Activity — List each line of the records below that contains the word "total".

Data to process —
================

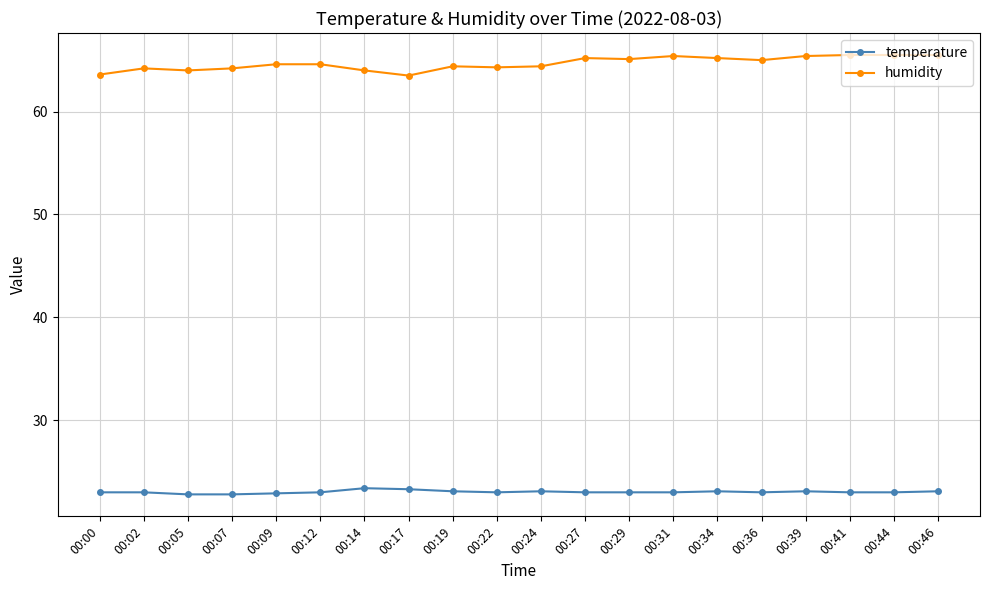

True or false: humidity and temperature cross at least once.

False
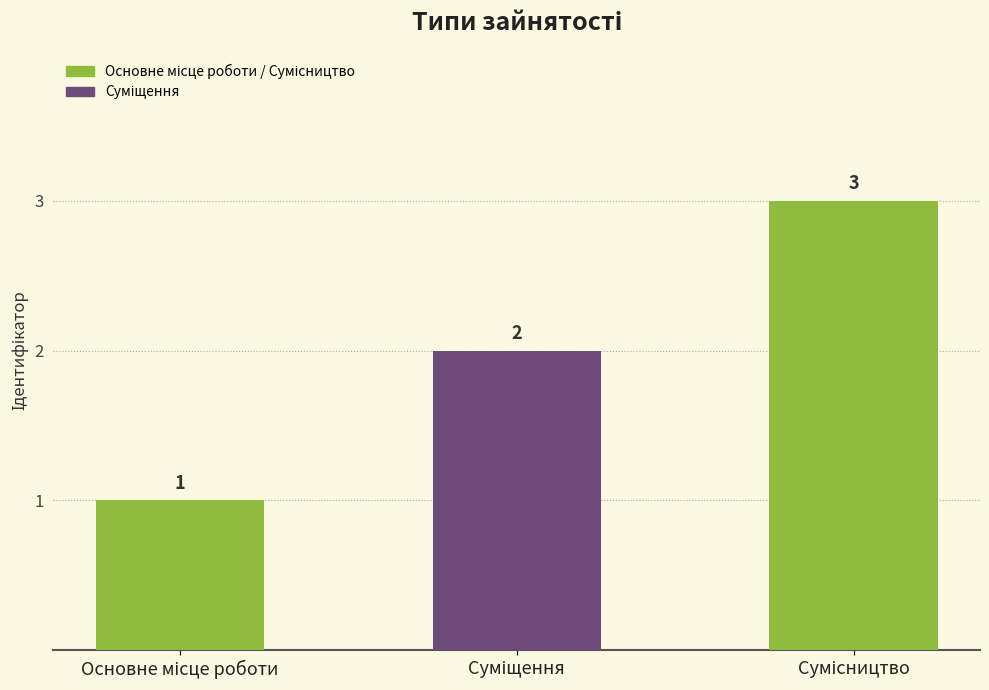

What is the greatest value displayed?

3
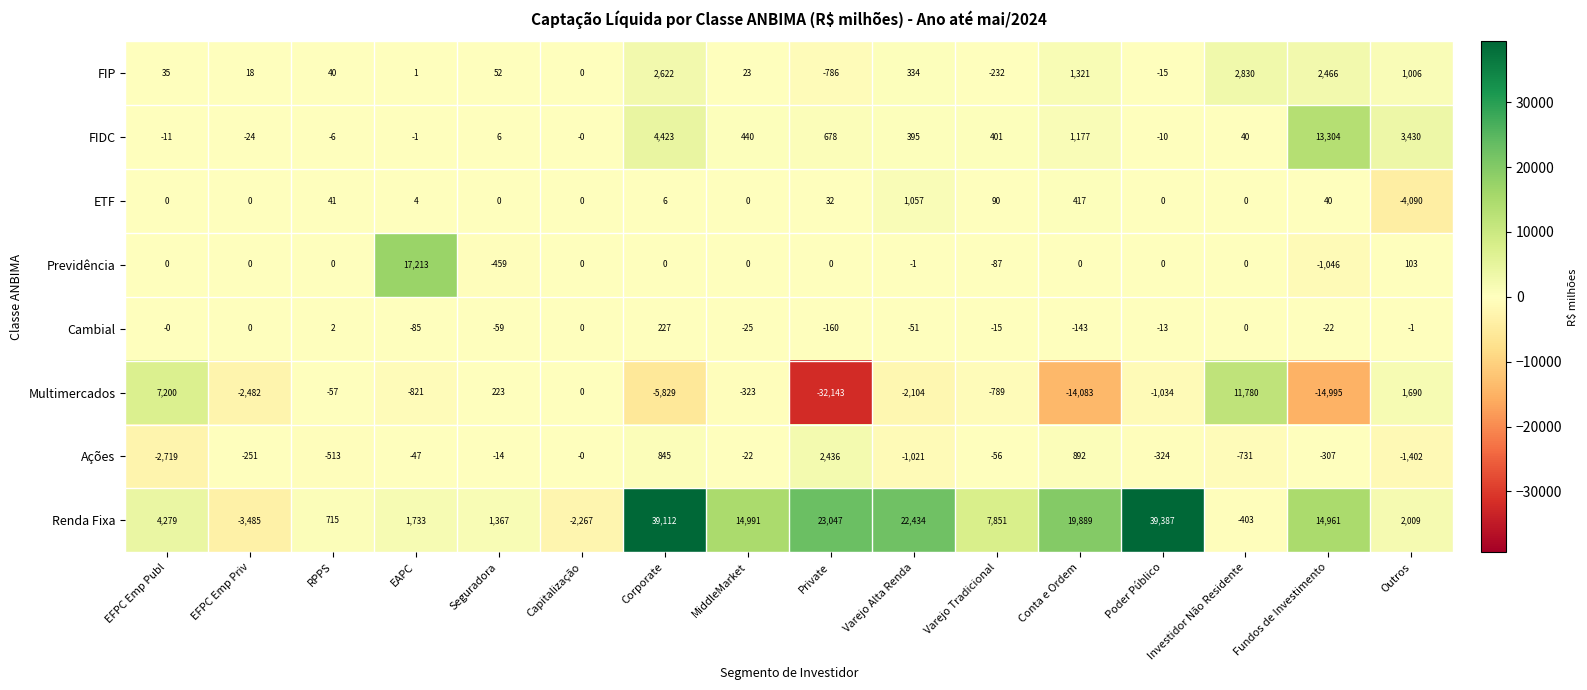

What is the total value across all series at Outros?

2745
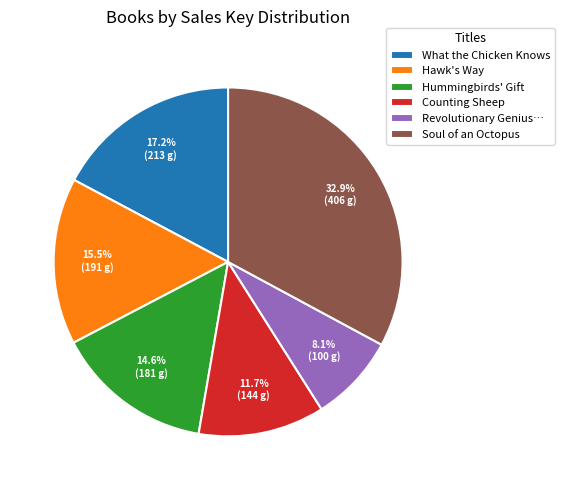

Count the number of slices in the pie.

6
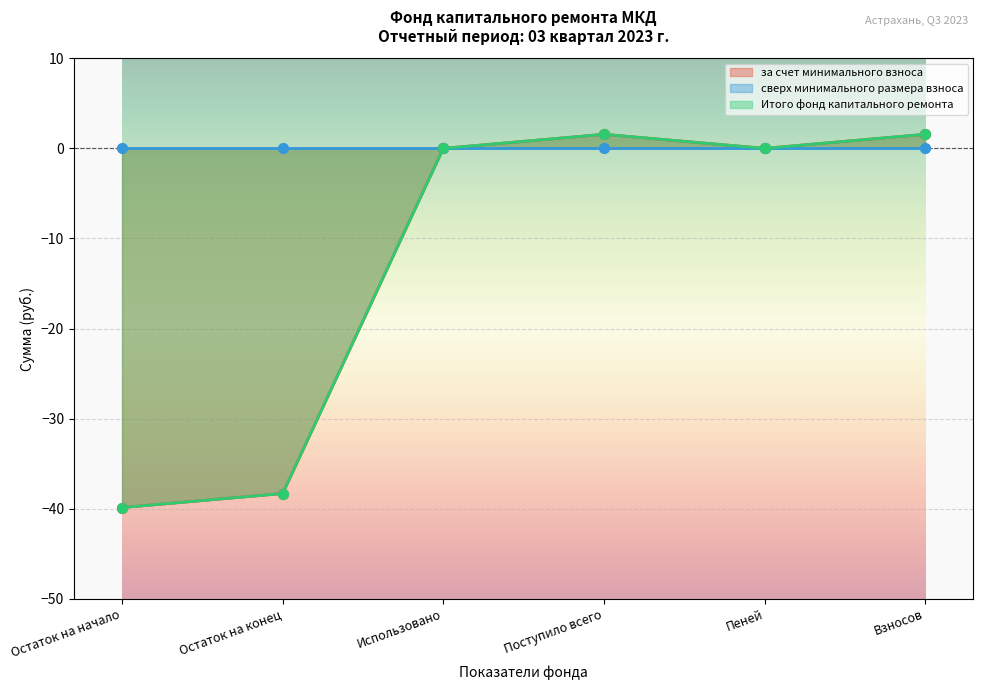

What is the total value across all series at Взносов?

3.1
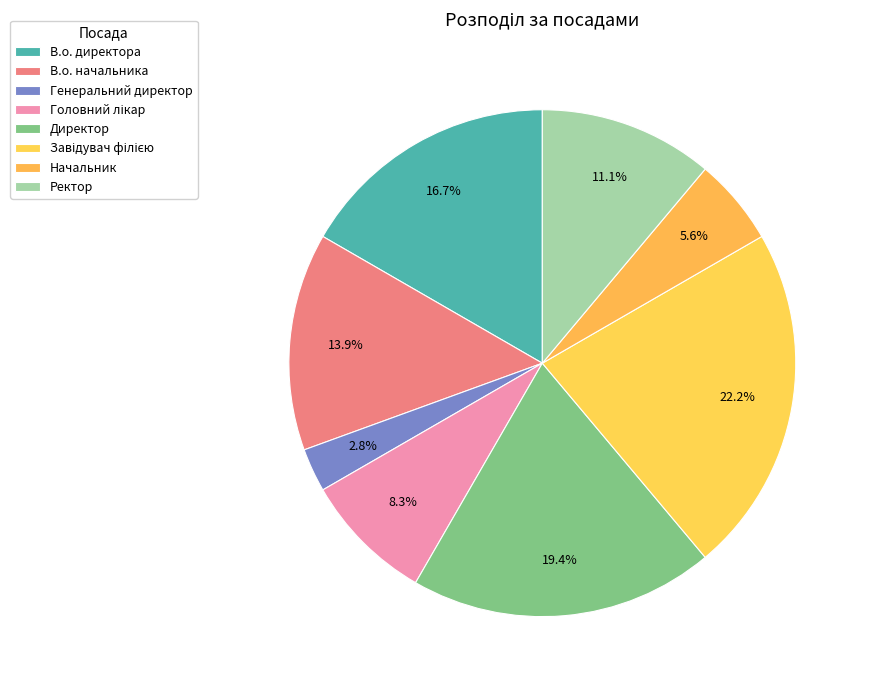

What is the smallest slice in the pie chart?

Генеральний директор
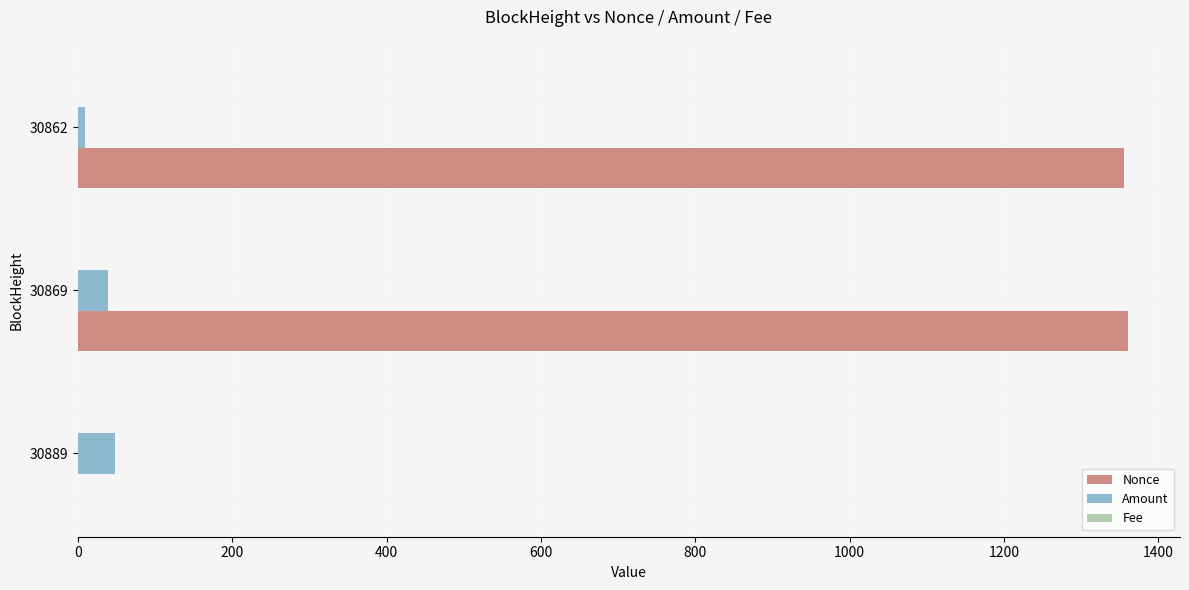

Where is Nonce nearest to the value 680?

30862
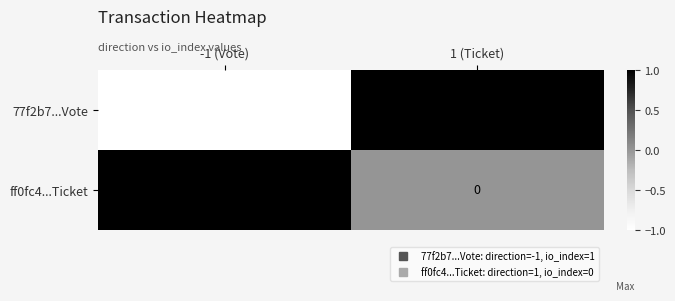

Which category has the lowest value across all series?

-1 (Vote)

================

Exercise answer —
What is the total value across all series at Outros?
What is the total value across all series at Взносов?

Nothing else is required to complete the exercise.